One thing is not every is born to receive riches but as they say good name is better than riches.
It seems after many years, 30 Years to be precise a man of God could not hold his patience any longer as he has denounced God to worship lesser gods instead.
The ex pastor who had congregants under him seemed to have had less faith in his many years as a preacher as he transforms and abandons God to worship lesser gods innhis village.
According to him, all the years he used to be a pastor was a waste of his life as he now believes that God do not exist.
Known formerly as Pastor Adebayo Adekunle but now prefers to be called Ifabayo Adekunle he explained that God has abandoned him for many years despite serving him with all that he had.
Even he believes that his prayers never crossed the roof of his house.
In a post, he explained his ordeal, why he had to change religion and other things which can be read here;
“I really wasted 30 years of my life worshiping a God whose existence still remains a mystery to me and many people.
I was born into a lineage of Ifa worshipers but very early in life, I was converted and I gave my life to Christ, though I did not know what it was all about.
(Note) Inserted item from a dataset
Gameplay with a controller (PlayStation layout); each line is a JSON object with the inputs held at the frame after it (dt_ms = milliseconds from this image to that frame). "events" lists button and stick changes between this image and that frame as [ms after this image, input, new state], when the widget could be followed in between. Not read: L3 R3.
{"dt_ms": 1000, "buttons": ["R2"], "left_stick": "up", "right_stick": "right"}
I left home to live with the pastor of a white garment church where I trained to become a pastor myself.
I lived and trained with the man for 12 years before I was ordained a pastor and I opened my own church.
For the next 13 years, I laboured to make the church grow but there was nothing to show for it because I never had more than 20 members at a time.
I kept praying to a God I did not know, called on angels I did not know of their existence and called on a Jesus who never answered me. I did not know if my prayers even went beyond the ceiling or roof of my house because most times, I did not even know what or whom I was praying to.
I read the Bible several times but nothing made any sense to me because, to me, it was just a recording of historical events that did not tell me anything new. I lived from hand to mouth and could hardly feed my family because I tried to dedicate myself to a God who did not care about me.
I fasted for several years but nothing worked for me. I used to envy the so called pastor with big churches and large congregations and I wondered how they did it.
But now that I have gone back to Ifa, I know that many of them patronize Ifa priests and other native doctors they condemn.
They would sneak into the shrines of these Ifa priests at night to seek for charms to perform miracles but in the day, they will turn around to condemn them. I have had some of them come to me to seek for power and I may be forced to name them if they should dare me. Some of them are the biggest pastors in this state and even beyond.
They would come to beg me to prepare charms for them to perform miracles or to get members and I do this for them because I know how hard it takes to build a church.
The 30 years I worked in the vineyard, as they would call it, were wasted years for me because I ended up with nothing. But in the few years I have been serving Ifa, I have been able to build a befitting house for my family, bought three cars and send my children to good schools.
These were things I could not do as a pastor. People used to mock me then but now, no can try that with me. I learnt my lessons the hard way.”